Atatürk’ün Tiyatroya Verdiği Önem
Atatürk sanatın her dalına ayrı ayrı önem vermiştir. Bir milletin sanatsız olmayacağını sözlerinde açıklamıştır. İstanbul’a her gelişinde tiyatrolara giderek izlemişlerdir. Tiyatro sanatçıları ile beraber zaman geçirmekten keyif almıştır.
Çankaya köşkünde verdiği davette İstanbul Devlet Tiyatrosunun oyuncuları için özel davet göndermiştir. Açılış konuşmasında özellikle tiyatro oyuncuları için “Hepiniz milletvekili olabilirsiniz, bakan olabilirsiniz, hatta Cumhurbaşkanı olabilirsiniz, fakat sanatkar olamazsınız” sözlerini söylemiştir.
Atatürk, Türk tiyatrosunun gelişmesi için teşviklerde bulunmuştur. Tiyatro sürekli gelişen bir alan olması batılı ülkelerin takip edilerek sanatın gelişmesine katkıda bulunacağını düşünmüştür. Cumhuriyet’in ilan edilmesi ile yapılan çalışmalardan birisi Dar ül bedayi ve özel tiyatroların çalışmaları olmuştur. İstanbul belediyesine bağlanarak “İstanbul Şehit Tiyatroları” adı altında oldu.
Atatürk’ün tiyatro konulu anısı
11 Nisan 1930 yılında Atatürk, Marmara köşkünde sanatçıları ağırlamaktaydı. O dönemlerde Muhsin Ertuğrul ile baş başa kaldıklarında Atatürk sorar “Siz beni ateşe milterlik çağlarından beri memleketimde görmeyi candan özlediğim bir hayali gerçekleştirdiniz. Şimdi ben devlet reisi olarak soruyorum. Hükümetten ne istersiniz?”
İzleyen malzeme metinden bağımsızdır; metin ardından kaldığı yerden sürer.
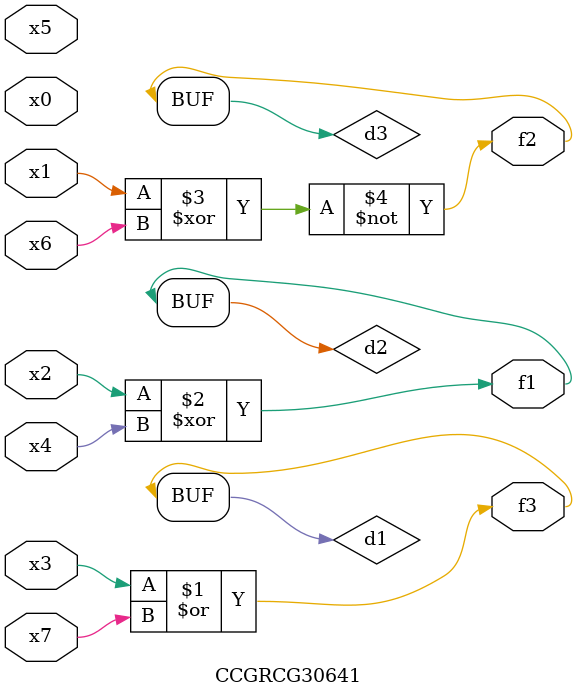
<source format=v>
module CCGRCG30641(
	input x0, x1, x2, x3, x4, x5, x6, x7,
	output f1, f2, f3
);

	wire d1, d2, d3;

	or (d1, x3, x7);
	xor (d2, x2, x4);
	xnor (d3, x1, x6);
	assign f1 = d2;
	assign f2 = d3;
	assign f3 = d1;
endmodule

</source>
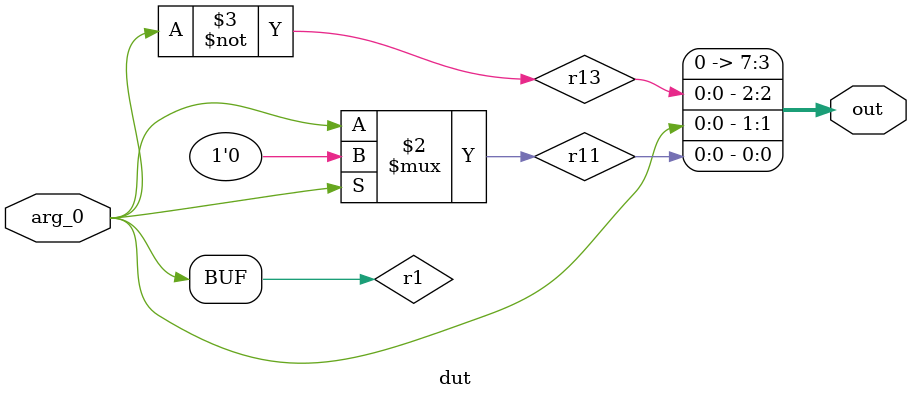
<source format=v>
module testbench();
    wire [7:0] out;
    reg [0:0] arg_0;
    dut t (.out(out),.arg_0(arg_0));
    initial begin
        arg_0 = 1'b0;
        #0;
        if (8'b00000100 !== out) begin
            $display("ASSERTION FAILED 0x%0h !== 0x%0h CASE 0", 8'b00000100, out);
            $finish;
        end
        arg_0 = 1'b1;
        #0;
        if (8'b00000010 !== out) begin
            $display("ASSERTION FAILED 0x%0h !== 0x%0h CASE 1", 8'b00000010, out);
            $finish;
        end
        $display("TESTBENCH OK", );
        $finish;
    end
endmodule
//
module dut(input wire [0:0] arg_0, output reg [7:0] out);
    reg [0:0] r1;
    reg [0:0] r11;
    reg [0:0] r13;
    always @(*) begin
        r1 = arg_0[0];
        // let a = a.val();
        //
        // let c = bits(0);
        //
        // match a.raw() {
        //    const 0 => c = bits(2),
        //    const 1 => c = bits(3),
        //    _ => {
        //    }
        //    ,
        // }
        //
        // let _d = c;
        //
        // if a.any() {
        //    c = bits(1);
        //    c = bits(2);
        // }
        //  else {
        //    c = bits(3);
        //    c = bits(4);
        //    if a.all() {
        //       c = bits(5);
        //    }
        //
        // }
        //
        //
        // c = bits(1);
        //
        // c = bits(2);
        //
        // c = bits(3);
        //
        // c = bits(4);
        //
        // if a.all() {
        //    c = bits(5);
        // }
        //
        //
        // c = bits(5);
        //
        // let _y = c;
        //
        // signal(c)
        //
        r11 = (r1) ? (1'b0) : (r1);
        r13 = ~(r1);
        out = { 1'b0, 1'b0, 1'b0, 1'b0, 1'b0, r13, r1, r11 };
    end
endmodule

</source>
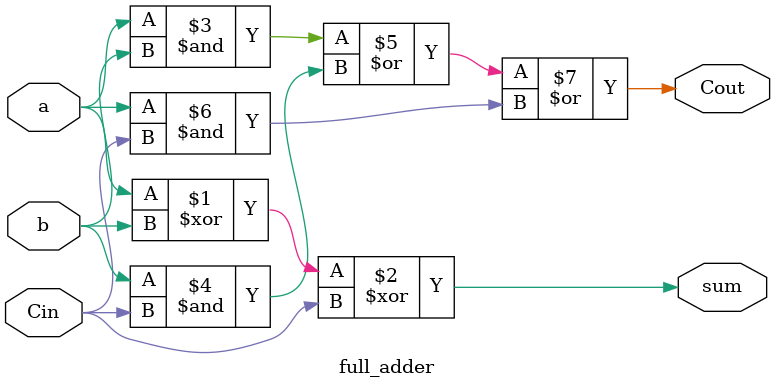
<source format=v>
module full_adder(
    input a,
    input b,
    input Cin,
    output sum,
    output Cout
);
assign sum = a^b ^Cin;
assign Cout = (a&b)|(b&Cin)|(a&Cin);
endmodule

</source>
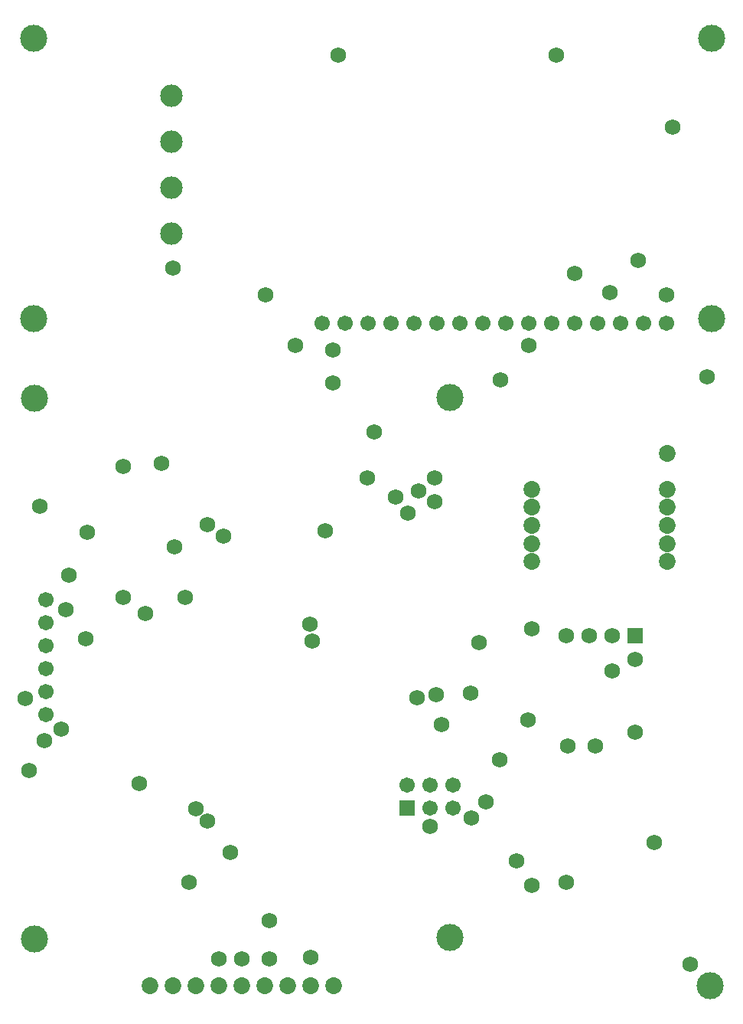
<source format=gbr>
G04 DipTrace 2.1.0.5*
%INBottomMask.gbr*%
%MOIN*%
%ADD10C,0.0098*%
%ADD11C,0.0055*%
%ADD12C,0.003*%
%ADD13C,0.0197*%
%ADD14C,0.02*%
%ADD15C,0.04*%
%ADD16C,0.0295*%
%ADD17C,0.0394*%
%ADD18C,0.0013*%
%ADD19C,0.0187*%
%ADD20R,0.0709X0.0197*%
%ADD21R,0.0197X0.0709*%
%ADD22R,0.2165X0.0787*%
%ADD23R,0.02X0.1181*%
%ADD24R,0.06X0.056*%
%ADD25R,0.0295X0.1772*%
%ADD26R,0.056X0.06*%
%ADD27R,0.1969X0.0984*%
%ADD28C,0.059*%
%ADD29C,0.065*%
%ADD30C,0.0039*%
%ADD31R,0.0433X0.0354*%
%ADD32R,0.0394X0.0354*%
%ADD33R,0.0925X0.0236*%
%ADD34C,0.09*%
%ADD35R,0.1024X0.0551*%
%ADD36R,0.0512X0.0591*%
%ADD37R,0.06X0.06*%
%ADD38C,0.06*%
%ADD39R,0.0906X0.0906*%
%ADD40R,0.118X0.217*%
%ADD41R,0.0866X0.0236*%
%ADD42R,0.0728X0.1004*%
%ADD43R,0.07X0.03*%
%ADD44O,0.07X0.03*%
%ADD45R,0.03X0.07*%
%ADD46O,0.03X0.07*%
%ADD47R,0.059X0.059*%
%ADD48C,0.059*%
%ADD49C,0.03*%
%ADD50C,0.1181*%
%ADD51C,0.035*%
%ADD52C,0.0354*%
%ADD53C,0.05*%
%ADD54C,0.008*%
%ADD55C,0.068*%
%ADD56C,0.052*%
%ADD57C,0.067*%
%ADD58C,0.051*%
%ADD59R,0.067X0.067*%
%ADD60R,0.051X0.051*%
%ADD61O,0.038X0.078*%
%ADD62O,0.022X0.062*%
%ADD63R,0.038X0.078*%
%ADD64R,0.022X0.062*%
%ADD65O,0.078X0.038*%
%ADD66O,0.062X0.022*%
%ADD67R,0.078X0.038*%
%ADD68R,0.062X0.022*%
%ADD69R,0.0809X0.1084*%
%ADD70R,0.0648X0.0924*%
%ADD71R,0.0946X0.0317*%
%ADD72R,0.0786X0.0156*%
%ADD73R,0.126X0.225*%
%ADD74R,0.11X0.209*%
%ADD75R,0.0986X0.0986*%
%ADD76R,0.0825X0.0825*%
%ADD77R,0.068X0.068*%
%ADD78R,0.052X0.052*%
%ADD79R,0.0592X0.0671*%
%ADD80R,0.0431X0.051*%
%ADD81R,0.1104X0.0631*%
%ADD82R,0.0943X0.0471*%
%ADD83C,0.098*%
%ADD84C,0.082*%
%ADD85R,0.1006X0.0317*%
%ADD86R,0.0845X0.0156*%
%ADD87R,0.0474X0.0435*%
%ADD88R,0.0313X0.0274*%
%ADD89R,0.0513X0.0435*%
%ADD90R,0.0353X0.0274*%
%ADD91C,0.073*%
%ADD92C,0.057*%
%ADD93C,0.067*%
%ADD94C,0.051*%
%ADD95R,0.2049X0.1065*%
%ADD96R,0.1888X0.0904*%
%ADD97R,0.064X0.068*%
%ADD98R,0.048X0.052*%
%ADD99R,0.0376X0.1852*%
%ADD100R,0.0215X0.1691*%
%ADD101R,0.068X0.064*%
%ADD102R,0.052X0.048*%
%ADD103R,0.028X0.1261*%
%ADD104R,0.012X0.1101*%
%ADD105R,0.2246X0.0868*%
%ADD106R,0.2085X0.0707*%
%ADD107R,0.0277X0.0789*%
%ADD108R,0.0117X0.0628*%
%ADD109R,0.0789X0.0277*%
%ADD110R,0.0628X0.0117*%
%ADD111C,0.0093*%
%ADD112C,0.0124*%
%FSLAX44Y44*%
%SFA1B1*%
%OFA0B0*%
G04*
G70*
G90*
G75*
G01*
%LNBotMask*%
%LPD*%
D55*
X28543Y31150D3*
X24543Y32066D3*
X7063Y32316D3*
X12376Y28940D3*
X11242Y2260D3*
X13064Y2325D3*
X9064Y2228D3*
X18252Y8001D3*
X18502Y13751D3*
X9563Y6876D3*
X10064Y2228D3*
X22563Y28940D3*
X27190Y15281D3*
X26190Y14776D3*
X4875Y23690D3*
X4878Y17973D3*
X3259Y16189D3*
X796Y10448D3*
X3313Y20815D3*
X1437Y11751D3*
X21315Y27440D3*
X15814Y25190D3*
X20002Y13814D3*
X13001Y16814D3*
X28815Y38441D3*
X23750Y41562D3*
X14250D3*
X20377Y16002D3*
X20689Y9063D3*
X16752Y22335D3*
X30315Y27565D3*
X11242Y3915D3*
X18442Y23187D3*
X9242Y20641D3*
X18442Y22134D3*
X22025Y6517D3*
X17762Y22614D3*
X17284Y21655D3*
X8057Y8782D3*
X13126Y16064D3*
X5835Y17293D3*
X7578Y17973D3*
X22503Y12636D3*
X22690Y16627D3*
X27330Y32646D3*
X26065Y31253D3*
X1250Y21940D3*
X27190Y12126D3*
X13689Y20877D3*
X8535Y21148D3*
X6563Y23815D3*
X14001Y27315D3*
Y28753D3*
X11065Y31149D3*
X2188Y12251D3*
X28003Y7313D3*
X2521Y18929D3*
X15516Y23190D3*
X21269Y10896D3*
X8563Y8251D3*
X5572Y9876D3*
X7100Y20163D3*
X2375Y17439D3*
X7751Y5563D3*
X22690Y5438D3*
X24252Y11501D3*
X20064Y8376D3*
X24190Y5563D3*
X25440Y11501D3*
X29580Y2000D3*
X18752Y12439D3*
X17689Y13626D3*
X625Y13564D3*
D93*
X28543Y29920D3*
X27543D3*
X26543D3*
X25543D3*
X24543D3*
X23543D3*
X22543D3*
X21543D3*
X20543D3*
X19543D3*
X18543D3*
X17543D3*
X16543D3*
X15543D3*
X14543D3*
X13543D3*
D91*
X14064Y1063D3*
X13064D3*
X12064D3*
X11064D3*
X10064D3*
X9064D3*
X8064D3*
X7064D3*
X6064D3*
D83*
X6997Y39810D3*
Y37810D3*
Y35810D3*
Y33810D3*
D93*
X1500Y17881D3*
Y16881D3*
Y15881D3*
Y14881D3*
Y13881D3*
Y12881D3*
D77*
X27190Y16314D3*
D55*
X26190D3*
X25190D3*
X24190D3*
D50*
X30512Y30117D3*
X984D3*
Y42322D3*
X30512D3*
X1000Y26628D3*
X19112Y26670D3*
X19127Y3188D3*
X1000Y3125D3*
D91*
X28577Y24258D3*
Y22683D3*
Y21896D3*
Y21109D3*
Y20321D3*
X22671Y22683D3*
Y21896D3*
Y21109D3*
Y20321D3*
Y19534D3*
X28577D3*
D50*
X30440Y1063D3*
D59*
X17252Y8813D3*
D57*
Y9813D3*
X18252Y8813D3*
Y9813D3*
X19252Y8813D3*
Y9813D3*
M02*

</source>
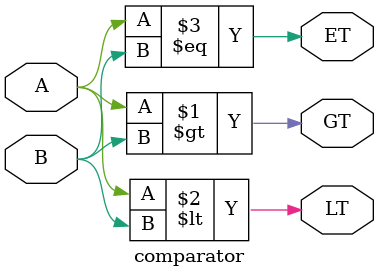
<source format=sv>
module comparator(
input logic A,B,
output logic GT,LT,ET
);

assign GT = A>B;
assign LT = A<B;
assign ET = A==B;

endmodule
</source>
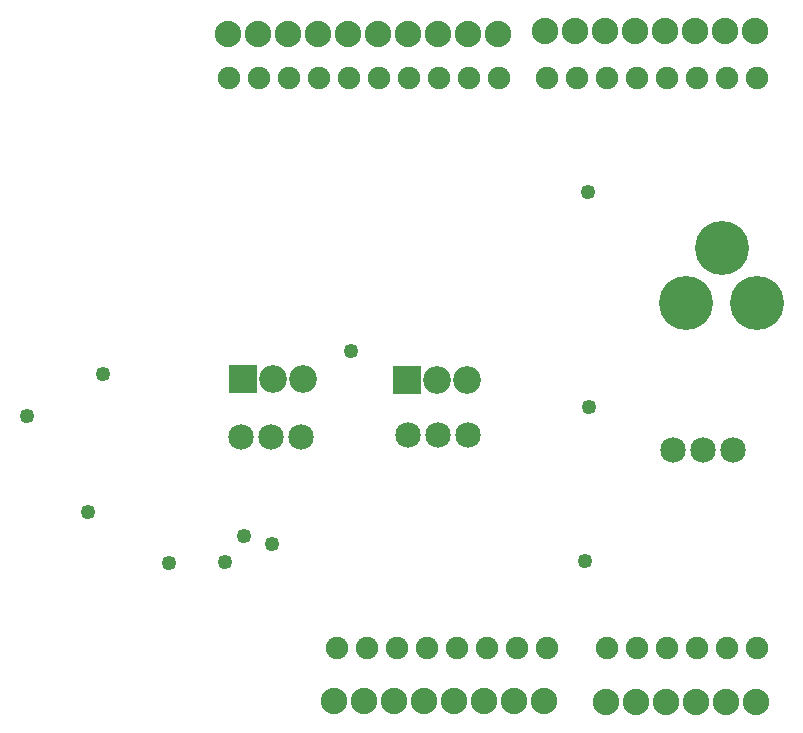
<source format=gbs>
G04 MADE WITH FRITZING*
G04 WWW.FRITZING.ORG*
G04 DOUBLE SIDED*
G04 HOLES PLATED*
G04 CONTOUR ON CENTER OF CONTOUR VECTOR*
%ASAXBY*%
%FSLAX23Y23*%
%MOIN*%
%OFA0B0*%
%SFA1.0B1.0*%
%ADD10C,0.075278*%
%ADD11C,0.088000*%
%ADD12C,0.180000*%
%ADD13C,0.092000*%
%ADD14C,0.085000*%
%ADD15C,0.049370*%
%ADD16R,0.092000X0.092000*%
%LNMASK0*%
G90*
G70*
G54D10*
X2120Y307D03*
X2219Y307D03*
X2320Y307D03*
X2420Y307D03*
X2520Y307D03*
X1659Y2207D03*
X1560Y2207D03*
X1460Y2207D03*
X1360Y2207D03*
X1260Y2207D03*
X1160Y2207D03*
X1060Y2207D03*
X959Y2207D03*
X859Y2207D03*
X759Y2207D03*
X2520Y2207D03*
X2420Y2207D03*
X2320Y2207D03*
X2219Y2207D03*
X2120Y2207D03*
X2020Y2207D03*
X1920Y2207D03*
X1820Y2207D03*
X1220Y307D03*
X1120Y307D03*
X1320Y307D03*
X1420Y307D03*
X1520Y307D03*
X1620Y307D03*
X1719Y307D03*
X1820Y307D03*
X2020Y307D03*
G54D11*
X2516Y127D03*
X2416Y127D03*
X2316Y127D03*
X2216Y127D03*
X2116Y127D03*
X2016Y127D03*
X1809Y133D03*
X1709Y133D03*
X1609Y133D03*
X1509Y133D03*
X1409Y133D03*
X1309Y133D03*
X1209Y133D03*
X1109Y133D03*
X2513Y2365D03*
X2413Y2365D03*
X2313Y2365D03*
X2213Y2365D03*
X2113Y2365D03*
X2013Y2365D03*
X1913Y2365D03*
X1813Y2365D03*
X754Y2355D03*
X854Y2355D03*
X954Y2355D03*
X1054Y2355D03*
X1154Y2355D03*
X1254Y2355D03*
X1354Y2355D03*
X1454Y2355D03*
X1554Y2355D03*
X1654Y2355D03*
G54D12*
X2283Y1458D03*
X2519Y1458D03*
X2401Y1643D03*
G54D13*
X1352Y1203D03*
X1452Y1203D03*
X1552Y1203D03*
X805Y1204D03*
X905Y1204D03*
X1005Y1204D03*
G54D14*
X999Y1012D03*
X899Y1012D03*
X799Y1012D03*
X1554Y1017D03*
X1454Y1017D03*
X1354Y1017D03*
G54D15*
X1960Y1112D03*
X288Y763D03*
X338Y1222D03*
X1164Y1298D03*
X559Y593D03*
X745Y596D03*
X1955Y1828D03*
X903Y656D03*
X1947Y599D03*
X84Y1082D03*
X808Y681D03*
G54D14*
X2439Y969D03*
X2339Y969D03*
X2239Y969D03*
G54D16*
X1352Y1203D03*
X805Y1204D03*
G04 End of Mask0*
M02*
</source>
O zamanlar istenecek o kadar çok şey vardır ki, halk yokluk ve bir çok zorlukla karşı karşıya kalmaktadır. Yeni oyuncuların yetişmediğini ve eskilerinin de öldüğünü gören Muhsin Ertuğrul tiyatronun gelecek nesillere taşınması gerektiğini görür “devlet tiyatro okulu açalım paşam” der. Çok geçmeden Türk tiyatrosunun temeli Devlet Konservatuarları kurulur ve devlet himayesinde çalışmak üzere Devlet Tiyatroları kurulmuştur.